The pond has an average depth of 1 meter and soft substrate that is characterized by inorganic sediment and undecomposed organic matter. Sunlight reaches the bottom of the substrate 40% of the time. The pond has a healthy pH and alkalinity, low levels of nitrates, phosphates and dissolved oxygen and high levels of suspended solids. Biologically, there is a high diversity of macroinvertebrate and fish populations but a low diversity and of submerged and floating aquatic plants.

It is unusual that Carter Pond has a low diversity of submerged aquatic plants, because shallow ponds usually have plants growing from shore to shore. In the case of Carter Pond, plant growth and reproduction might be limited by low levels of nitrogen and phosphorus. These nutrient deficiencies may be caused by the pond’s small pond-to-watershed ratio and/or lack of nutrient inflow from an upstream source. In addition, it is possible that the spring that feeds Carter Pond is nutrient-poor, although additional water quality testing will be needed to confirm or disprove this theory.

Carter Pond’s low abundance of aquatic plants may be contributing to another problem the pond is experiencing: low dissolved oxygen. This is because dissolved oxygen often enters the water as a byproduct of aquatic-plant photosynthesis. Thus, low numbers of aquatic plants can limit the amount of dissolved oxygen that enters the water. Lack of aeration due to stagnant water and/or warm water temperatures could also contribute to the low levels of dissolved oxygen in Carter Pond.

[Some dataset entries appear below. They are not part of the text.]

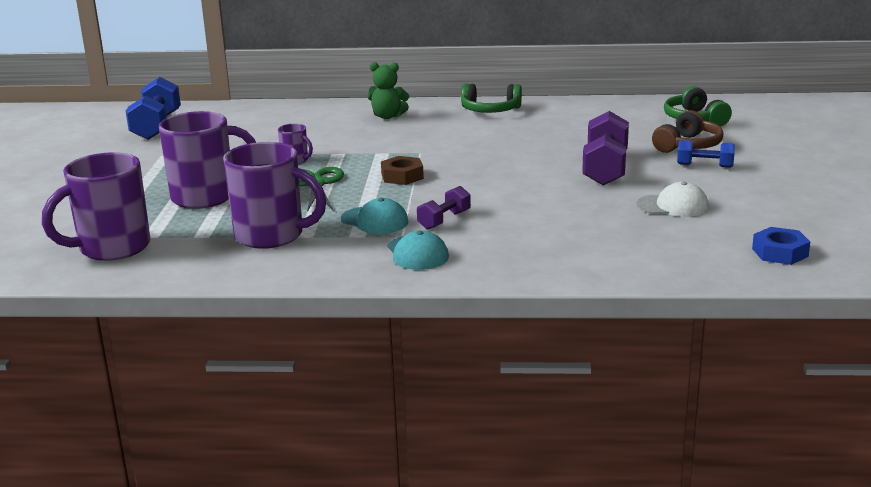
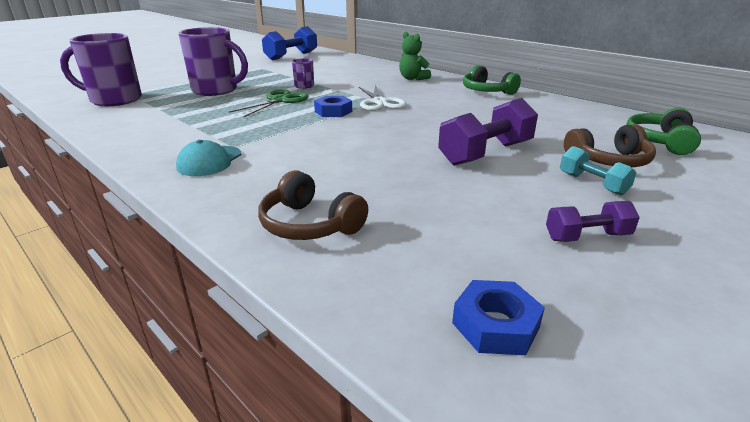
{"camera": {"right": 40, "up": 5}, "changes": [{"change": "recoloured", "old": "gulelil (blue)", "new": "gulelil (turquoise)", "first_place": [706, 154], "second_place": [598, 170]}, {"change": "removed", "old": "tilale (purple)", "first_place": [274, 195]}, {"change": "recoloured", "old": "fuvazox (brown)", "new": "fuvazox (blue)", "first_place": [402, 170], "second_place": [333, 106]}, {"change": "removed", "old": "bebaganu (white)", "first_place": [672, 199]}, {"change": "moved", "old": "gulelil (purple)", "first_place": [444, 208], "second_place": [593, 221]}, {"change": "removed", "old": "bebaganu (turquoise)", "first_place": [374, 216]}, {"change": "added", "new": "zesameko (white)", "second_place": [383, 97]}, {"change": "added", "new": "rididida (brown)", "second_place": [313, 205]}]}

Carter Pond is also experiencing high levels of inorganic sediment in the water column. A visual observation of sediment deposition on the north bank suggests that sediment might be eroding into the pond from the north shore after heavy rains. This deposition could be a problem because it limits transparency, decreases benthic habitat diversity, and builds up on the bottom of the pond.

Carter Pond is also dealing with a build-up of organic matter, such as leaves and sticks, on the bottom of the pond. It is currently unclear why this accumulation is greater than decay, but it could be a result of low pond turnover rates, low numbers of decomposer in the benthic environments, or low dissolved oxygen

==Threats to Natural Resources==

Erosion poses a major threat to this property along many of the trail. One of the trails most affected is the Fire Road, which is prone to erosion, which causes sediment to be deposited into Carter Pond. These deposits cause the siltation of the pond due which is impacts the aquatic ecosystem and could result in the eventual filling in of the pond. Recent repairs have helped to address erosion but anticipated impacts from climate change will make erosion on ongoing issue. Trail erosion is likely to increase because of recent intense thunder and rain storms, which have increased erosion.

Invasive plants are present but control efforts funded by the Landowner Incentive Program (LIP) over the past few years have helped control these species to the point that routine management should address future control needs. Knapweed is spreading along the power lines.

Deer also pose a threat to the natural resources at the reservation. When deer numbers are high, browsing pressures can impact forest regeneration and plant species composition. Current browsing pressures at Rock House do not appear to be obvious which could be due to surrounding lands and part of the Reservation which have been open to hunting.

==Recreation==

The property is open year round, sunrise to sunset, for hiking, horseback riding, cross country skiing, and hunting (in season). Hunting is only permitted on the part of the property which lies west of the Outer Loop. Fishing is strictly prohibited. Dogs are allowed, but must be kept under voice control or on a leash. Mountain Bikes and Horseback Riders are permitted on the fire road only. The reservation offers more than 3 miles of trails and throughout the property and has moderate hiking which can be strenuous in places.